Erst mit 27 auf Musik-Uni gewechselt
Zum Spaß vergatterte ihn seine Großmutter zum Gesang. „Da sind dann die Kategorien zusammengekommen“, erzählt er und bemüht Nikolaus Harnoncourts Ausspruch vom „klingenden Wort“, das „in seiner unerreichten Mächtigkeit im Zugriff auf die menschliche Seele zu stark geworden ist. Ich bin dann spät, mit 27, auf die Musik-Uni gewechselt.“
Es folgte ein Kurzstudium, 2000 das Debüt im Musikverein: „Ich bin in erster Linie Konzert- und Liedsänger. Damit ernähre ich meine Kinder“, sagt Boesch, der inzwischen selbst an der Universität für Musik lehrt. Dies beweist er bei geplanten Auftritten im Theater an der Wien: mit Schuberts „Winterreise“, szenisch im Jänner, und „Himmelerde“, einem Liederabend als Maskenmusiktheater, begleitet von der Musicbanda Franui, im Februar.
Verfechter des klassischen Liederabends
Braucht der alte Liederabend Hilfe, neue Formen?
Nein. Ich bin ein totaler Verfechter und kämpfe für den klassischen Liederabend. Also Klavier und Mensch in dieser besonderen, reduzierten Intimität. Für mich ist es ein zentrales Format, das immer schon totgesagt wurde, aber immer noch da ist.
Wie sieht es bei den jungen Sängern aus?
Für die Gesangskunst ist der Liederabend doppelt wichtig, gerade für die Erziehung der Jungen. Im Studium, im Konzertsaal, in der Oper wird einem immer gesagt, wie man es machen soll. Beim Lied ist das aber nicht so – das ist quasi der Trojaner in die persönliche Interpretation. Das wird wichtiger. Individualität gegen Mainstream – denn wir sind einer immer stärkeren Anfechtung ausgesetzt, welche gesellschaftliche Relevanz Kunst besitzt. Und die Überprüfung von dem, was wir tun, findet am Rand statt.
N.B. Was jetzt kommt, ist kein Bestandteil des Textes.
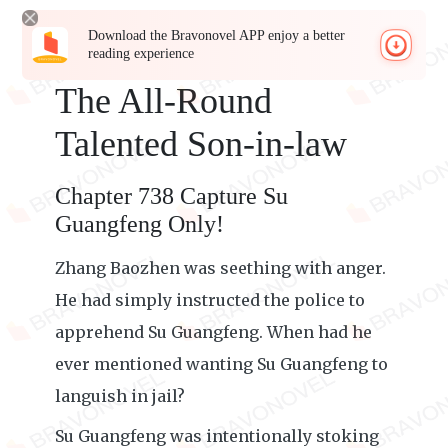
Download the Bravonovel APP enjoy a better
reading experience
The All-Round
Talented Son-in-law
Chapter 738 Capture Su
Guangfeng Only!
Zhang Baozhen was seething with anger.
He had simply instructed the police to
apprehend Su Guangfeng. When had he
ever mentioned wanting Su Guangfeng to
languish in jail?
Su Guangfeng was intentionally stoking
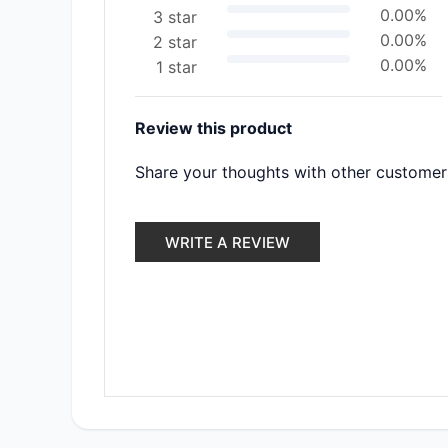
0.00%
3 star
0.00%
2 star
0.00%
1 star
Review this product
Share your thoughts with other customer
WRITE A REVIEW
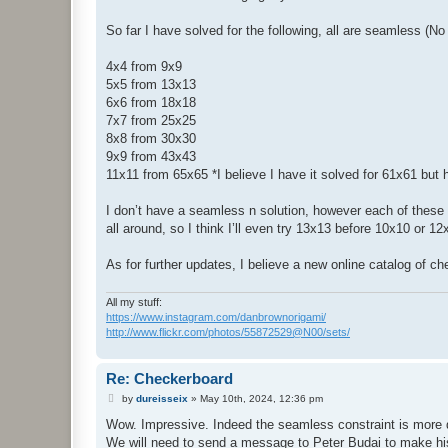
t
So far I have solved for the following, all are seamless (No
4x4 from 9x9
5x5 from 13x13
6x6 from 18x18
7x7 from 25x25
8x8 from 30x30
9x9 from 43x43
11x11 from 65x65 *I believe I have it solved for 61x61 but 
I don’t have a seamless n solution, however each of these
all around, so I think I’ll even try 13x13 before 10x10 or 12
As for further updates, I believe a new online catalog of c
All my stuff:
https://www.instagram.com/danbrownorigami/
http://www.flickr.com/photos/55872529@N00/sets/
Re: Checkerboard
P
by
dureisseix
»
May 10th, 2024, 12:36 pm
o
s
Wow. Impressive. Indeed the seamless constraint is more dif
t
We will need to send a message to Peter Budai to make hi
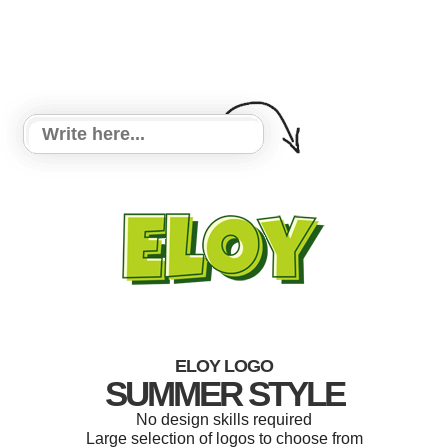
ELOY LOGO
SUMMER STYLE
No design skills required
Large selection of logos to choose from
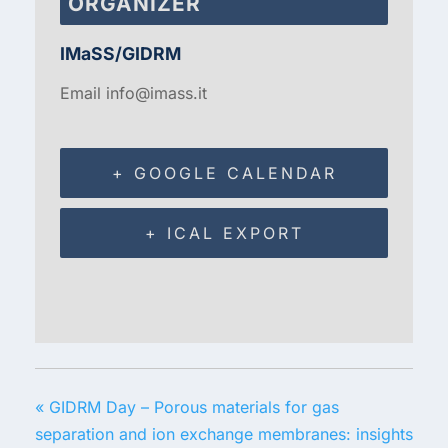
ORGANIZER
IMaSS/GIDRM
Email
info@imass.it
+ GOOGLE CALENDAR
+ ICAL EXPORT
«
GIDRM Day – Porous materials for gas
separation and ion exchange membranes: insights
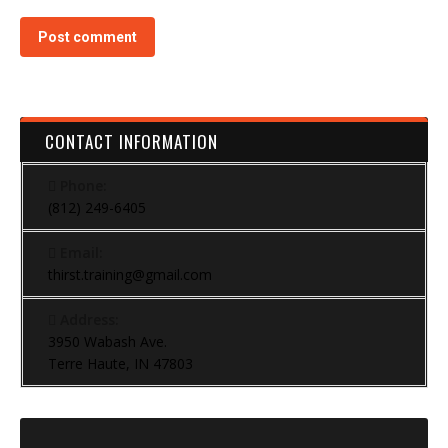
Post comment
CONTACT INFORMATION
Phone:
(812) 249-6405
Email:
thirst.training@gmail.com
Address:
3950 Wabash Ave.
Terre Haute, IN 47803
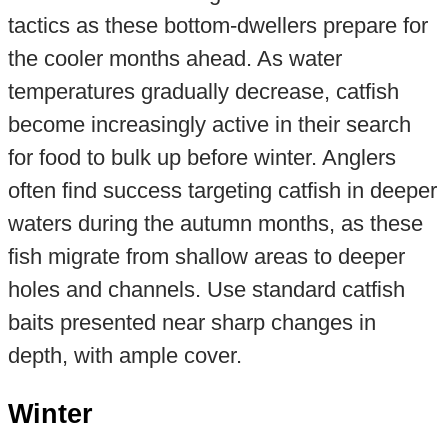
tactics as these bottom-dwellers prepare for
the cooler months ahead. As water
temperatures gradually decrease, catfish
become increasingly active in their search
for food to bulk up before winter. Anglers
often find success targeting catfish in deeper
waters during the autumn months, as these
fish migrate from shallow areas to deeper
holes and channels. Use standard catfish
baits presented near sharp changes in
depth, with ample cover.
Winter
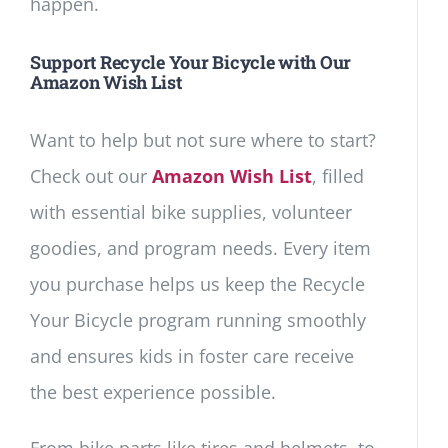
happen.
Support Recycle Your Bicycle with Our
Amazon Wish List
Want to help but not sure where to start?
Check out our
Amazon Wish List
, filled
with essential bike supplies, volunteer
goodies, and program needs. Every item
you purchase helps us keep the Recycle
Your Bicycle program running smoothly
and ensures kids in foster care receive
the best experience possible.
Warum die „Winterreise“ – szenisch?
Es geht um den Versuch, dem näherzukommen, was die „Winterreise“ ist. Gemeinsam mit Regisseur Ingo Kerkhove, mit dem ich in Köln einen spannenden „Wozzeck“ gemacht habe. Die „Winterreise“ ist ein Stück über Traumabewältigung. 23 Lieder erzählen, dass das Trauma nicht bewältigt wird, man nicht ausbrechen kann. Nur der „Leiermann“, das 24. Lied, ist der Moment, in dem ein Ausweg gesehen wird.
Prozess der Herstellung statt Repertoireoper
Im Mai folgt die Wiederaufnahme von Händels Oratorium „Saul“, in der gefeierten Inszenierung von Claus Guth – Ihr Lieblingsregisseur?
Die Zusammenarbeit mit Claus Guth ist mir unglaublich wichtig. Das hängt damit zusammen, wie er Musiktheater versteht, was er will und wie wir gemeinsam die Dinge bis zur letzten Sekunde weiterentwickeln können. Die Ergebnisse sind nicht immer gleich gut, aber der Arbeitsprozess ist spannend – für mich ein integraler Bestandteil meiner Arbeit. Das ist der Grund, warum ich keine Repertoireoper mache, weil mich der Prozess der Herstellung am meisten interessiert.
„Saul“ thematisiert den Konflikt der Generationen. Arbeitsprozess und Ergebnis scheinen hier in idealer Deckung?
Claus Guth und ich sind an ähnlichen Plätzen in unserem Leben. Das Altern ist eine zentrale Möglichkeit gewesen, sich mit „Saul“ zu beschäftigen. Im „Saul“ sind das natürlich alttestamentarische Kategorien mit Mord und Totschlag, überhöht und sehr groß, in der Problematik aber real und allgemein.
Neue Ära an der Staatsoper
Sie machen nur wenige, überlegt ausgewählte szenische Produktionen. Das Theater an der Wien scheint dabei Ihr zentrales Opernhaus zu sein.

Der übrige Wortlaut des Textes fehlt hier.